WASHINGTON (CNS) — Although Catholic home-schooled students do not necessarily start the school year with new friends, teachers or schedules, they often have their own ways of bringing in the new school year.

Richard Hackett works on a summer home-schooling assignment with his daughter, Kathleen, 8, at their home in Highland, Md., Aug. 15. Hackett is principal of the Seton Catholic Home Study School. (CNS photo/Bob Roller)

The Leone family in Madison, Wis., celebrates with a Mass and picnic organized by a support group of Catholic home educators in the Diocese of Madison.

Ordering new books and organizing the classroom is also a back-to-school tradition, said Elizabeth Leone, a mother of seven who home-schools her children.

In San Antonio, the Davis family has a retreat to start the school year.

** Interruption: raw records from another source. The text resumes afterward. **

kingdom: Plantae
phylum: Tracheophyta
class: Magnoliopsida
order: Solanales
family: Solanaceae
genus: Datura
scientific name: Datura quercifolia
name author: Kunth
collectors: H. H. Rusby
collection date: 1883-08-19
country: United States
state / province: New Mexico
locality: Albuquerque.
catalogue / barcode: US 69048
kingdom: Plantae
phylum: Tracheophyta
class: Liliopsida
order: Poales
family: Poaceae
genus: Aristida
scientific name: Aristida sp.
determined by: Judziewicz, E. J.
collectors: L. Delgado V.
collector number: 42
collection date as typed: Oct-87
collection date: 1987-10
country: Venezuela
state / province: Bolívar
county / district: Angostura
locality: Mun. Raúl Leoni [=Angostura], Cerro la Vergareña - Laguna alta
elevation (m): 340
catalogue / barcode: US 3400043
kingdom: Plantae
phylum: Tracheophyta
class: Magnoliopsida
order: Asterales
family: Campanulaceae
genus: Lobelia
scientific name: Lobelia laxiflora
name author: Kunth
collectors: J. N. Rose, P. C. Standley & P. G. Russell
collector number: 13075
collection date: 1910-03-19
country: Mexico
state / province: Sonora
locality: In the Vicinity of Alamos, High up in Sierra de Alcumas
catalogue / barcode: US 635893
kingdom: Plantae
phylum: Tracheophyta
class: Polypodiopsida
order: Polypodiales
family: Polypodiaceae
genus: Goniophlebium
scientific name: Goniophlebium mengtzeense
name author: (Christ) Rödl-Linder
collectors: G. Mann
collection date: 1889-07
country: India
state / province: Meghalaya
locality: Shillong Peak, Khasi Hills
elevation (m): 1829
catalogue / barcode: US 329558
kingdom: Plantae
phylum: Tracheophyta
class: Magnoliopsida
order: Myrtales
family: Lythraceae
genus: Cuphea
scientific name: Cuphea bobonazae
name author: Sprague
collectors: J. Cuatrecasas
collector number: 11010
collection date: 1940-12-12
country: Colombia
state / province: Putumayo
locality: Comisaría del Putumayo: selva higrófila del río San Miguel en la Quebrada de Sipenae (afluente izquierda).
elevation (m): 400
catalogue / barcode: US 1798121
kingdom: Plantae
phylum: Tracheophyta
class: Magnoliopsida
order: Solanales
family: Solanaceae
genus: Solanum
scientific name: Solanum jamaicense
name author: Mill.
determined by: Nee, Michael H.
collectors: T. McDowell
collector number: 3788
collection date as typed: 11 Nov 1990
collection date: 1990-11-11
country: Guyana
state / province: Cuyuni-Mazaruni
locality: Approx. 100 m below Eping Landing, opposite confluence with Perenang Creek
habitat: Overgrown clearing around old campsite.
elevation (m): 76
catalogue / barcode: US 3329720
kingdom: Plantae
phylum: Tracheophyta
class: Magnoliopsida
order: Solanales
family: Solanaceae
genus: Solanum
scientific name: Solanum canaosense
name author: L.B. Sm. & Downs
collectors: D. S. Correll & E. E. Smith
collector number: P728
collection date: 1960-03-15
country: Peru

Shelley Davis, mother of four, described the retreat as a time to “collect ourselves spiritually and academically.

Meghan Hackett, a former teacher who lives in Highland, Md., who home-schools her two daughters, Emma, 16 and Kathleen, 8, begins the school year with by attending Mass with other home-schooling families.

She told Catholic News Service that some families start the school year with pilgrimages and others with devotions to Mary Sept. 8, the feast of the Nativity of the Blessed Virgin Mary.

For some home-schooling families, there isn't a clear distinction of when school is “closed” for the summer and when it “re-opens.”

That's because some families opt to continue teaching during the summer — usually with a lighter workload — so they don't lose momentum.

“We try to end (the school year) when we are done,” said Hanna Muldowney, a former public school teacher in Texas, who now educates her six children.

She also said the school year could extend to make sure all the subjects are covered or to accommodate family occasions, such as the birth of her baby, due in December. She said the family will likely take time off then, because they only had month of school vacation this summer.

Starting the school year earlier than local public and Catholic schools allows them to take longer Christmas breaks and to take breaks when relatives come to visit, which enables them to separate school time from family time, she said.

According to the National Home Education Network in Austin, Texas, 1.5 million to 2 million students are home-schooled in the U.S., which accounts for 3 to 4 percent of the school-age population.

Parents often make the decision to teach their children at home to offer better academic opportunities to their children, but the reasons to do so have increased over with the years, said Leone.

The Wisconsin mother said there have been many factors that have made home schooling work for her family. She likes how it has united her family, given her flexibility and the chance to tailor the curriculum based on the children's needs. It also has provided the chance to incorporate faith in learning, she added.

Hackett in Maryland similarly likes the way home schooling provides opportunities to teach the faith.

“Home schooling is the road less traveled but the reward is the outcome,” she told CNS. “My children are growing to have an authentic love for God and for their faith.”